-- Opening Marker --

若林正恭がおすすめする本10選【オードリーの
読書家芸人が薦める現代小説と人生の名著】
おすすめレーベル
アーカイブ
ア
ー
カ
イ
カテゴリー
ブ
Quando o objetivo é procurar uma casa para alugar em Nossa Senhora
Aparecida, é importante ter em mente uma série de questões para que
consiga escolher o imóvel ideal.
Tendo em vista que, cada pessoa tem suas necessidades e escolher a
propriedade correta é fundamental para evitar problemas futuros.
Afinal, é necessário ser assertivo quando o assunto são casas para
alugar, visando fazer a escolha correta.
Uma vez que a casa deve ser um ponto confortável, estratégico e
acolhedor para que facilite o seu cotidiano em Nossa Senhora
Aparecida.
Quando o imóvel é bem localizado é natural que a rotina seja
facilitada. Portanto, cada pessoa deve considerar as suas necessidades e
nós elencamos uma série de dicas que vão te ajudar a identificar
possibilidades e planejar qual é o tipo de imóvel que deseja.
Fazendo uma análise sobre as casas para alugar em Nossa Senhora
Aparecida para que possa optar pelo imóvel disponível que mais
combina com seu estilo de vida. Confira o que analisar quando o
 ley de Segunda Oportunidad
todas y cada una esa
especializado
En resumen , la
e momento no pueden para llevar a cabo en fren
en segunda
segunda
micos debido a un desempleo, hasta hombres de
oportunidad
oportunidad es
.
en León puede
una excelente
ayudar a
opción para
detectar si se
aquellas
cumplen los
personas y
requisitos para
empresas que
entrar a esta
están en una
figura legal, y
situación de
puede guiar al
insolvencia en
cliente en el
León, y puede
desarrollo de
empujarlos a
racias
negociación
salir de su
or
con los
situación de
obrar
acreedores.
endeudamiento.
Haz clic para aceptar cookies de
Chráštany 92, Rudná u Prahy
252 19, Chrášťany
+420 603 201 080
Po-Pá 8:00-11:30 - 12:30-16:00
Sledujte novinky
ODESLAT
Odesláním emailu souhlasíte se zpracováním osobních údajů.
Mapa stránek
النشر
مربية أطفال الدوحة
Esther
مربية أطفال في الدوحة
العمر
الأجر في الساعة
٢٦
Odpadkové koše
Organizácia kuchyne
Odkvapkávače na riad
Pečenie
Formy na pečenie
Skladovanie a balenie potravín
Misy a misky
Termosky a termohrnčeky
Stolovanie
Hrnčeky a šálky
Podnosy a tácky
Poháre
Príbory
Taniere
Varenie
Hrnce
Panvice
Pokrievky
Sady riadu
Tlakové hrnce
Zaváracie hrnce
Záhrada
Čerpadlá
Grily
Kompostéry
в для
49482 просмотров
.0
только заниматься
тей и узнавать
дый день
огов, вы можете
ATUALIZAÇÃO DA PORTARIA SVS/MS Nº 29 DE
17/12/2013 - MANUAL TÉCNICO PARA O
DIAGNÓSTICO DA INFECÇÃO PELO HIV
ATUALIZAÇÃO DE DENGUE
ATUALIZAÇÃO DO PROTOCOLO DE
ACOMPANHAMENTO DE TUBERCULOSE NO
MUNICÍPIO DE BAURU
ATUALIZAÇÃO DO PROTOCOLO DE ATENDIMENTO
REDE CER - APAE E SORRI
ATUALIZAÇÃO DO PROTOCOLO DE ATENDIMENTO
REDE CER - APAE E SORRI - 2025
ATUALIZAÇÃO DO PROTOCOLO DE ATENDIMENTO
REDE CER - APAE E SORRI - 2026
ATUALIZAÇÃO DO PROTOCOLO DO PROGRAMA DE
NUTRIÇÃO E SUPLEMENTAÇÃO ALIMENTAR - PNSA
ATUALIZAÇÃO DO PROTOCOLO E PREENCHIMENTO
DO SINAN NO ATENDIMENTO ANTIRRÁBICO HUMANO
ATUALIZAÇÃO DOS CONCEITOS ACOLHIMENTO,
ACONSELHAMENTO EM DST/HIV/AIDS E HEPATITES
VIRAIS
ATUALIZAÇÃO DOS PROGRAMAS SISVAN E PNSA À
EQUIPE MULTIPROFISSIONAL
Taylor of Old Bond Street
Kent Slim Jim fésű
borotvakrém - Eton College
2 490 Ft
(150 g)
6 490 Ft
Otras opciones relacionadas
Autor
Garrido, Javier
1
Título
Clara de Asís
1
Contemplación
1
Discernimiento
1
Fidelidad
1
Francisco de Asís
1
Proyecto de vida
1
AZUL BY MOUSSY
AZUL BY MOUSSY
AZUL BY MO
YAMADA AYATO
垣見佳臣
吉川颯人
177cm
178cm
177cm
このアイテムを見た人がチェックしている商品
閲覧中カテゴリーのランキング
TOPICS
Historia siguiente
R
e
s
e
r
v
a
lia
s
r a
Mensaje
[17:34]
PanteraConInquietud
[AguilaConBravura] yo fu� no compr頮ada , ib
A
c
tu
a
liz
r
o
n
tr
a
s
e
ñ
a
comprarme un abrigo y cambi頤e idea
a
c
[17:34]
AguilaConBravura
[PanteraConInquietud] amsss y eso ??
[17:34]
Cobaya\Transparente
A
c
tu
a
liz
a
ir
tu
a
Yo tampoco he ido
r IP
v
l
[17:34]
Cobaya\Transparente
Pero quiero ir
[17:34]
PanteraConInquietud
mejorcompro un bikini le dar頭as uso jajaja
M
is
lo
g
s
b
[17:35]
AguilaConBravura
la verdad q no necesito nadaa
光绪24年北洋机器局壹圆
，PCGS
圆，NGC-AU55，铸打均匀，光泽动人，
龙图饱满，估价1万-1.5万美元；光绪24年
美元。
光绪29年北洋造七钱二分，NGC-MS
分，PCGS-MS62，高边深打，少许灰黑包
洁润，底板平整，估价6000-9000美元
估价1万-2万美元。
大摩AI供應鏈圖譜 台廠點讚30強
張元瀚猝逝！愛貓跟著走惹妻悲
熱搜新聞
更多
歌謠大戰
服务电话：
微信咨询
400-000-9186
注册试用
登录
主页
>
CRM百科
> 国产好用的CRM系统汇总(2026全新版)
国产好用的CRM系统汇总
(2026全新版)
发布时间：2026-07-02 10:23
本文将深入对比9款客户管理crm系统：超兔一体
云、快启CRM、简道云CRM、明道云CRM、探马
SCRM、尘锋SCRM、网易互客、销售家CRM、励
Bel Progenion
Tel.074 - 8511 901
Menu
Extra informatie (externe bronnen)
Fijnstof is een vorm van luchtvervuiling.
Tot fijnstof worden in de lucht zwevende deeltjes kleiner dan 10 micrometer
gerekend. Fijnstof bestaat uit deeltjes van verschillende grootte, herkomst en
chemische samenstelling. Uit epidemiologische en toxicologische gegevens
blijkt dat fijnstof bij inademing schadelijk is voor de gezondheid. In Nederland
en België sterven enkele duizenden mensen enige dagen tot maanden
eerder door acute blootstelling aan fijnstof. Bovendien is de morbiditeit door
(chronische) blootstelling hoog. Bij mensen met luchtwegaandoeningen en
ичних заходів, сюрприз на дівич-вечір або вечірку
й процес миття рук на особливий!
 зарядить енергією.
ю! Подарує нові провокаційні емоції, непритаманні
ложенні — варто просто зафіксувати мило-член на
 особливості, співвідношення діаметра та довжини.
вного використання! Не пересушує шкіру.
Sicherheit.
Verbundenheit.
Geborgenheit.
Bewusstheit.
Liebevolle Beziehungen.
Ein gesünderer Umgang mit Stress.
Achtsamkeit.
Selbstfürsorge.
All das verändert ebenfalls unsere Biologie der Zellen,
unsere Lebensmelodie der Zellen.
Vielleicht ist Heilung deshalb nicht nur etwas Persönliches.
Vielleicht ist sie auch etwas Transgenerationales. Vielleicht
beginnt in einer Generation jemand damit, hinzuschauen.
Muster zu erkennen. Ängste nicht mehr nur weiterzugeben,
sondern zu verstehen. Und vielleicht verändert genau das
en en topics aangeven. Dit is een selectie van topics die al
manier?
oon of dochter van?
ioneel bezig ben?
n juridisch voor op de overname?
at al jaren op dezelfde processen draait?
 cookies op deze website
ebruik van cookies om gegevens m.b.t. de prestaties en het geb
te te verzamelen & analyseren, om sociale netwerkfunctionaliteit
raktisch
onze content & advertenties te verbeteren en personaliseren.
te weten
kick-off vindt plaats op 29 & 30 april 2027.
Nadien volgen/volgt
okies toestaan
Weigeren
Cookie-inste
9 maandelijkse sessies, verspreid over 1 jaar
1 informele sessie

-- Closing Marker --

#### Your goal
Filter the entries down to the lines that hold "Aparecida". Copy those lines.

#### Task answer
Aparecida, é importante ter em mente uma série de questões para que
Aparecida.
Aparecida para que possa optar pelo imóvel disponível que mais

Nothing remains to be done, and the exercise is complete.